• [Exercise details]:
Needed from the data below: all lines that contain the word "随時入社".
──────
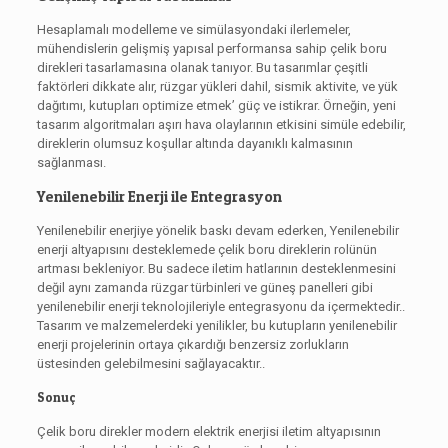
Hesaplamalı modelleme ve simülasyondaki ilerlemeler,
mühendislerin gelişmiş yapısal performansa sahip çelik boru
direkleri tasarlamasına olanak tanıyor. Bu tasarımlar çeşitli
faktörleri dikkate alır, rüzgar yükleri dahil, sismik aktivite, ve yük
dağıtımı, kutupları optimize etmek’ güç ve istikrar. Örneğin, yeni
tasarım algoritmaları aşırı hava olaylarının etkisini simüle edebilir,
direklerin olumsuz koşullar altında dayanıklı kalmasının
sağlanması.
Yenilenebilir Enerji ile Entegrasyon
Yenilenebilir enerjiye yönelik baskı devam ederken, Yenilenebilir
enerji altyapısını desteklemede çelik boru direklerin rolünün
artması bekleniyor. Bu sadece iletim hatlarının desteklenmesini
değil aynı zamanda rüzgar türbinleri ve güneş panelleri gibi
yenilenebilir enerji teknolojileriyle entegrasyonu da içermektedir..
Tasarım ve malzemelerdeki yenilikler, bu kutupların yenilenebilir
enerji projelerinin ortaya çıkardığı benzersiz zorlukların
üstesinden gelebilmesini sağlayacaktır..
Sonuç
Çelik boru direkler modern elektrik enerjisi iletim altyapısının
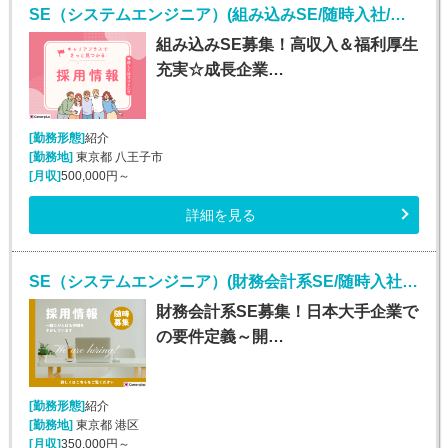
SE（システムエンジニア）(組み込みSE/随時入社/正社員)
組み込みSE募集！高収入＆福利厚生
充実☆成長企業…
[勤務形態]
紹介
[勤務地]
東京都 八王子市
[月収]
500,000円～
詳細を見る
SE（システムエンジニア）(財務会計系SE/随時入社/正社員)
財務会計系SE募集！日本大手企業で
の要件定義～開…
[勤務形態]
紹介
[勤務地]
東京都 港区
[月収]
350,000円～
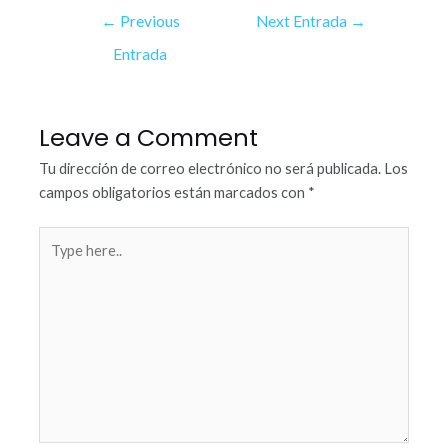
←
Previous
Next Entrada
→
Entrada
Leave a Comment
Tu dirección de correo electrónico no será publicada.
Los
campos obligatorios están marcados con
*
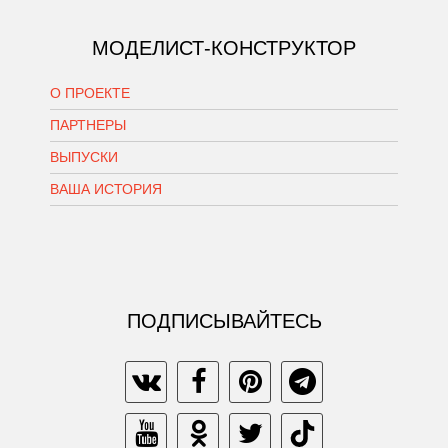
МОДЕЛИСТ-КОНСТРУКТОР
О ПРОЕКТЕ
ПАРТНЕРЫ
ВЫПУСКИ
ВАША ИСТОРИЯ
ПОДПИСЫВАЙТЕСЬ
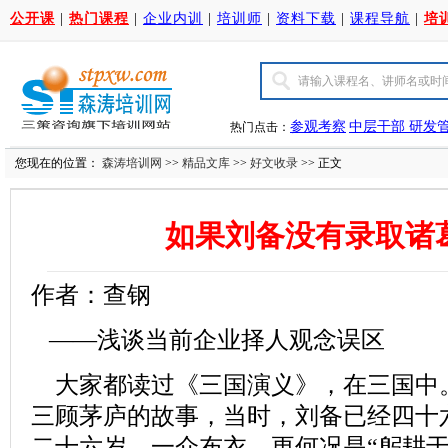
公开课
|
热门课程
|
企业内训
|
培训师
|
资料下载
|
课程导航
|
培
参观考察
中层干部
研发
热门点击：
您现在的位置：
森涛培训网
>>
精品文库
>>
好文收录
>> 正文
如果刘备没有录取诸
作者：查钢
——浅谈当前企业择人观念误区
大家都读过《三国演义》，在三国中
三顾茅庐的故事，当时，刘备已经四十
二十六岁，一介布衣，更何况是“躬耕于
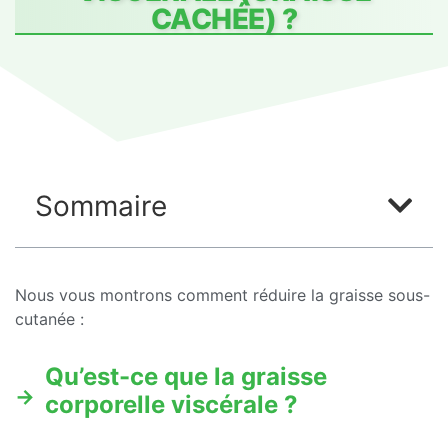
CACHÉE) ?
Sommaire
Nous vous montrons comment réduire la graisse sous-
cutanée :
Qu’est-ce que la graisse
corporelle viscérale ?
──────
• [Result of this exercise]:
SE（システムエンジニア）(組み込みSE/随時入社/正社員)
SE（システムエンジニア）(財務会計系SE/随時入社/正社員)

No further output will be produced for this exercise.